When we consider ourselves above others (anyone), we lose touch with God.
Really, we’re not “above” anything.
Have you ever noticed that?
We also lose joy.
As a deacon quoted at Mass the other day (from the great Christian writer C. S. Lewis): “A proud man is always looking down on things and people; and, of course, as long as you are looking down, you cannot see something that is above you.”
The more full you are of yourself, the less room there is in you for God.
Flee from pride—in yourself or others.
Arrogance of any sort (including spiritual pride) is abhorrent to He Who is humility itself.
“The hungry He has filled with good things,” says Luke 1:53. “The rich sent empty away.”
You’ll not get there by way of a Ferrari.
Few traps are equal to materialism, from whence pride so often flows.
Caution: don’t fill yourself up with theology but with the Holy Spirit.
It’s not the brain that reaches Heaven, but the spirit, heart, and mind.
Our Church has strayed away from that at her own cost and loss.
You are never who you really are as long as there is pretense.

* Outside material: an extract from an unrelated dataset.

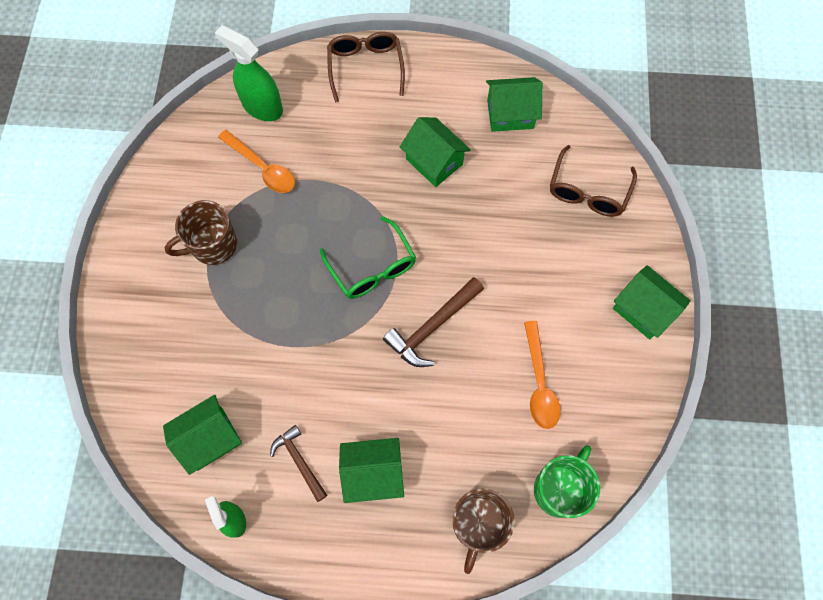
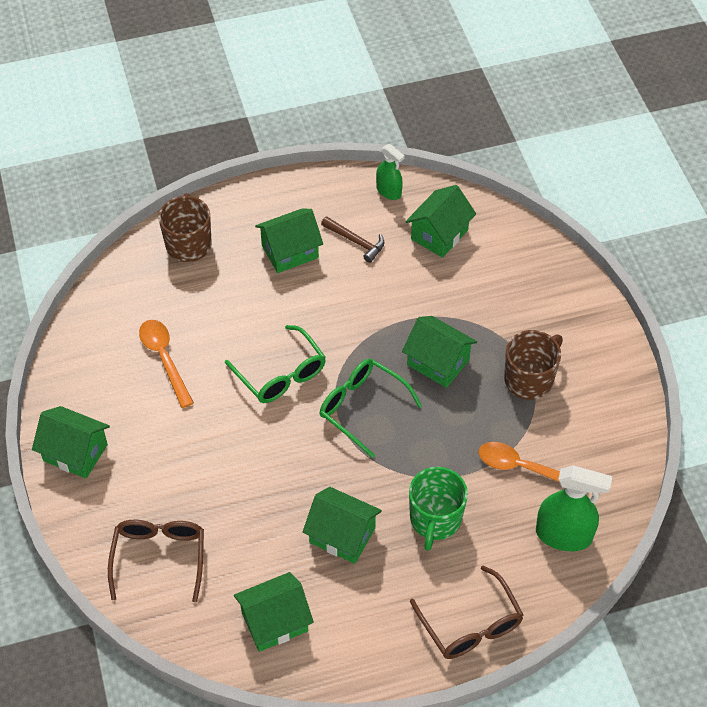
camera: 160 degrees right, 15 degrees down
brown hammer [383,277,484,367] -> green glasses [225,325,326,403]
green mug [534,445,600,518] -> green mug moved to [409,467,468,551]
none -> green house [402,316,477,388]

With pride, you are oil and the Lord is (living) water.
There is no melding. Pride goth before the fall (and the longer the fall takes to come, the more severe).
Hide from pride. Move with love.
Every single person on this planet is equal. Every single one is loved by the Creator.
Let’s end with another Lewis quotation:
“Humility is not thinking less of yourself, it’s thinking of yourself less.”